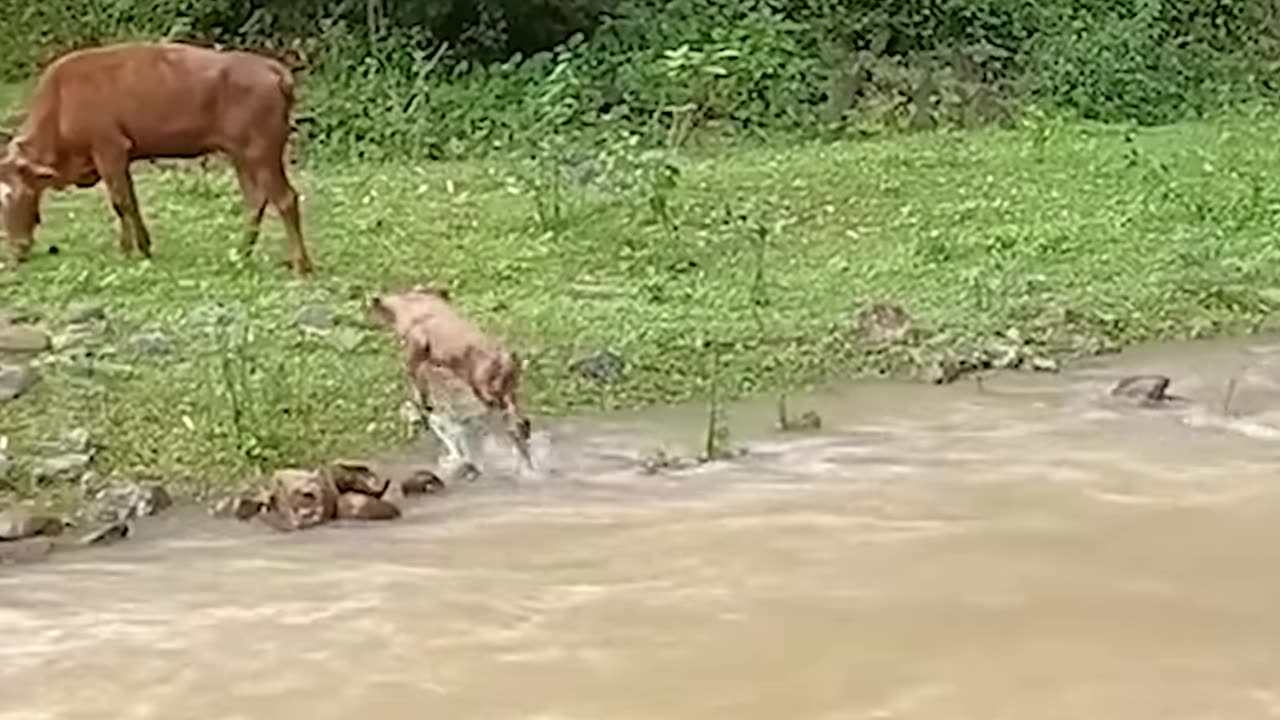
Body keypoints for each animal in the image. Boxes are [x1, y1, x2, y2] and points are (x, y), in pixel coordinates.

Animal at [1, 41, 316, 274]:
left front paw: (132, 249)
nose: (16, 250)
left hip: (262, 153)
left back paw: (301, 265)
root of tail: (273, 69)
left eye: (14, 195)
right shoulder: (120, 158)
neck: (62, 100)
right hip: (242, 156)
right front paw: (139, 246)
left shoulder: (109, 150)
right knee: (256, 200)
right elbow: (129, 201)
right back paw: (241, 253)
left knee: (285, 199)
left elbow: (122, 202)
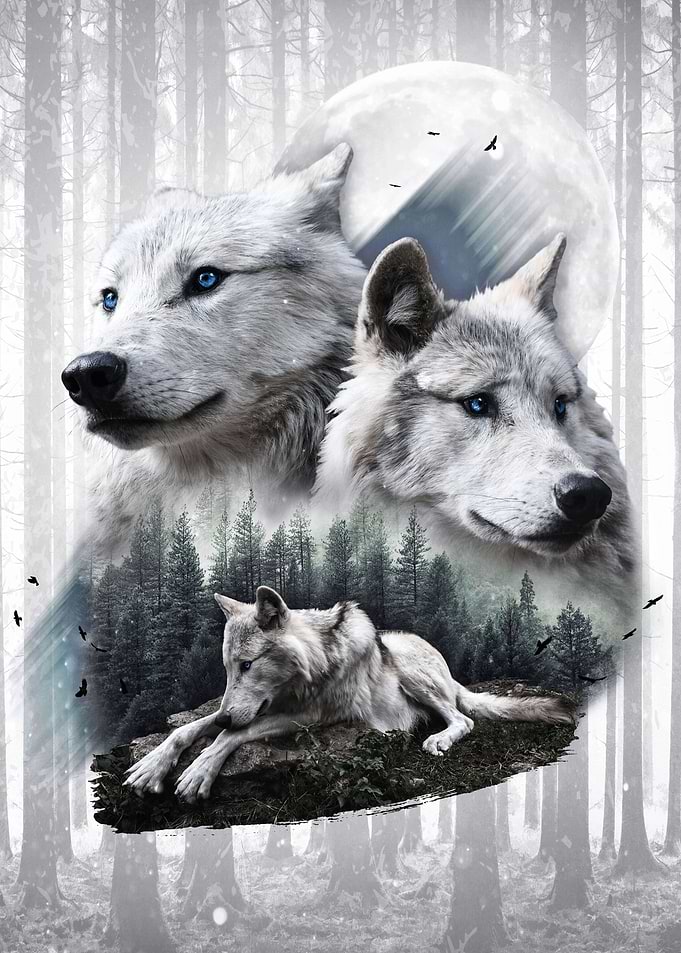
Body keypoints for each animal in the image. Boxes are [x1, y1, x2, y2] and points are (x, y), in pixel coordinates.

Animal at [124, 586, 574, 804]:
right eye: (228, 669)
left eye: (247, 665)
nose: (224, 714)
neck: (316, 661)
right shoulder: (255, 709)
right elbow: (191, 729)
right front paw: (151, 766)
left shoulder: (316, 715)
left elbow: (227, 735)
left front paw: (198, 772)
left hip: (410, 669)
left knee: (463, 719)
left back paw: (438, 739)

___

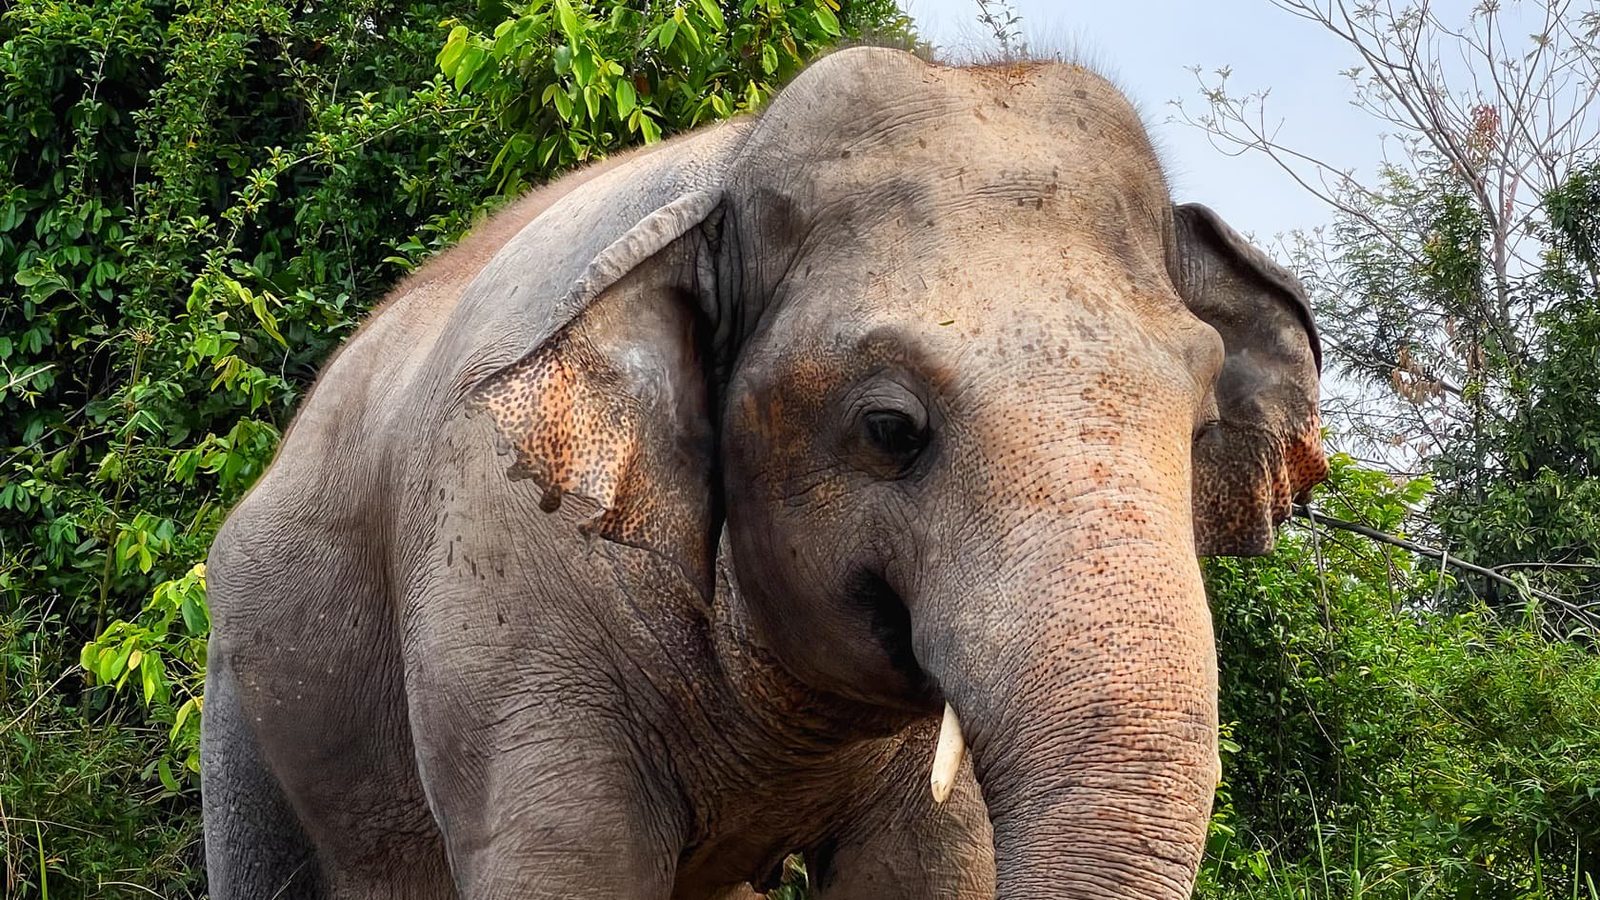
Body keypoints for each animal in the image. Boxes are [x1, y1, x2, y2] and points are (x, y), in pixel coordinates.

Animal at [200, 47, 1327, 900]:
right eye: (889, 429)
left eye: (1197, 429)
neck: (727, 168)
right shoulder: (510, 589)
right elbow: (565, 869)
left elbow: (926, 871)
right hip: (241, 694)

___

• YOUR OBJECTIVE:
From the line containing "left eye: (1197, 429)" down to the line containing "right hip: (241, 694)" in the material above, reproduce every line exactly, including the two end lines.

• RESULT OF THIS TASK:
left eye: (1197, 429)
neck: (727, 168)
right shoulder: (510, 589)
right elbow: (565, 869)
left elbow: (926, 871)
right hip: (241, 694)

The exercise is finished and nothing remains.